After creating the endpoint, it will be automatically launched and ready to receive requests.

Endpoint Running

We can query the endpoint with the below snippet.

curl URL_OF_ENDPOINT \
-X POST \
-d '{"inputs":"happy folk song, cheerful and lively"}' \
-H "Authorization: {YOUR_TOKEN_HERE}" \
-H "Content-Type: application/json"

We can see the following waveform sequence as output.

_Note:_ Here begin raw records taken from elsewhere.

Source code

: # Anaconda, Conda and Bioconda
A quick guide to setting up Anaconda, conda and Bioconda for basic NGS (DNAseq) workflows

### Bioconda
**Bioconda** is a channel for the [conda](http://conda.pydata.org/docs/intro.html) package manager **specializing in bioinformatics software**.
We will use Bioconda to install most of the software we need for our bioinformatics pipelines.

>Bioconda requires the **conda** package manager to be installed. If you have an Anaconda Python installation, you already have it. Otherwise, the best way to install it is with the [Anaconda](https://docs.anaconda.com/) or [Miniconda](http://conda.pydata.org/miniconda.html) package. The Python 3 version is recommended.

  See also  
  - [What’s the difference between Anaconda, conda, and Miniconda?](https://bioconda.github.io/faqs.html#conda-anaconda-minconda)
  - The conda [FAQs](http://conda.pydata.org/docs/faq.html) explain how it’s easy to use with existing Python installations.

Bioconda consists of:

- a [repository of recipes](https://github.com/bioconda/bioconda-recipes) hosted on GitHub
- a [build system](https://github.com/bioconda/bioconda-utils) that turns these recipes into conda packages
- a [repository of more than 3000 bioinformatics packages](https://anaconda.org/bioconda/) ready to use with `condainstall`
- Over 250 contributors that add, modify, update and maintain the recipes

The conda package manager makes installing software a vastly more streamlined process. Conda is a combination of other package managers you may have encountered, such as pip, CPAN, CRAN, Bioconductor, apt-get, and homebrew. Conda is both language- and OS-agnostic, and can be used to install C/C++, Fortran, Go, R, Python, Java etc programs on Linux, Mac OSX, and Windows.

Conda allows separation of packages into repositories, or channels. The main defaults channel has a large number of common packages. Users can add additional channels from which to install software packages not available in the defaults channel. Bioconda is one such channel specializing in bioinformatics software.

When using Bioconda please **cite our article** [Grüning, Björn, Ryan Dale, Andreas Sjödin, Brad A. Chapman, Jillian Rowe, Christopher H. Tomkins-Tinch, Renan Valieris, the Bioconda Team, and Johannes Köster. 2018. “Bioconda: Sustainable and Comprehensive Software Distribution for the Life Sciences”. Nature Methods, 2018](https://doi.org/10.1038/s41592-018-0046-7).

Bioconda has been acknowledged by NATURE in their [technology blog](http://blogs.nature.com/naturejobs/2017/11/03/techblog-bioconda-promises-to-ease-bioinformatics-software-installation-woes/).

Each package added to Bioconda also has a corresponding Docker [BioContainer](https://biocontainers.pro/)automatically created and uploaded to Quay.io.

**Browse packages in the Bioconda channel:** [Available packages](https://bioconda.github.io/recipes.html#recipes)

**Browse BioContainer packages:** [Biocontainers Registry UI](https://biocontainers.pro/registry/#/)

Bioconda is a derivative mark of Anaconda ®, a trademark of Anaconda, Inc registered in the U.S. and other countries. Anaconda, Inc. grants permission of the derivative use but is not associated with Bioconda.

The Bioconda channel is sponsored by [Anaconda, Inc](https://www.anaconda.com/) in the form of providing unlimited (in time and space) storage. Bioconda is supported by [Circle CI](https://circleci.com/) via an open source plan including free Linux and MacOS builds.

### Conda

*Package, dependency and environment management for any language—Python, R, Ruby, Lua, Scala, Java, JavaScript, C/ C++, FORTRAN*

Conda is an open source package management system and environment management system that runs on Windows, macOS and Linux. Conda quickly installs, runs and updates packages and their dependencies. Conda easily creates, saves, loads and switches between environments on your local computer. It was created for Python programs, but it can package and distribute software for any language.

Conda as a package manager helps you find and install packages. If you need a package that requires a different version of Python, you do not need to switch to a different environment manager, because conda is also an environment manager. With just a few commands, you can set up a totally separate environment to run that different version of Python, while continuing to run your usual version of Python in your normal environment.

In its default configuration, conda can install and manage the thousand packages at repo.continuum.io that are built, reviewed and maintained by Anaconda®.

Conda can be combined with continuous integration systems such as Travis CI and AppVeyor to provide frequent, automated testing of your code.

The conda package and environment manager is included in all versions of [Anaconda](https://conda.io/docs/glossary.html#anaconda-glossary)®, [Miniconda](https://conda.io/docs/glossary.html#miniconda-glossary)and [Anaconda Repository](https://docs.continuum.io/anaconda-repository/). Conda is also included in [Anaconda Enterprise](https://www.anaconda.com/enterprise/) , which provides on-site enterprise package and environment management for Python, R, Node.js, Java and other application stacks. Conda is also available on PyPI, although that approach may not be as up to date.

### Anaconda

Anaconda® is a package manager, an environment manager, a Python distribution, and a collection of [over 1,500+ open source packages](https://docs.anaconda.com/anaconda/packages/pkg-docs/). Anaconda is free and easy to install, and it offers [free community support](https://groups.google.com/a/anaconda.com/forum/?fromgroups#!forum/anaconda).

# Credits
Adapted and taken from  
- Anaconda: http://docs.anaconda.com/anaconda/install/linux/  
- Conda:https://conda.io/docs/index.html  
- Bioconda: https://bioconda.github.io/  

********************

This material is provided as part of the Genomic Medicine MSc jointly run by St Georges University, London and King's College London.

[{"generated_audio":[[-0.024490159,-0.03154691,-0.0079551935,-0.003828604, ...]]}]

Here's how it sounds like:

You can also hit the endpoint with huggingface-hub Python library's InferenceClient class.

from huggingface_hub import InferenceClient

client = InferenceClient(model = URL_OF_ENDPOINT)
response = client.post(json={"inputs":"an alt rock song"})
# response looks like this b'[{"generated_text":[[-0.182352,-0.17802449, ...]]}]

output = eval(response)[0]["generated_audio"]

You can convert the generated sequence to audio however you want. You can use scipy in Python to write it to a .wav file.

import scipy
import numpy as np

# output is [[-0.182352,-0.17802449, ...]]
scipy.io.wavfile.write("musicgen_out.wav", rate=32000, data=np.array(output[0]))

And voila!

Play with the demo below to try the endpoint out.

Conclusion

In this blog post, we have shown how to deploy MusicGen using Inference Endpoints with a custom inference handler. The same technique can be used for any other model in the Hub that does not have an associated pipeline. All you have to do is override the Endpoint Handler class in handler.py, and add requirements.txt to reflect your project's dependencies.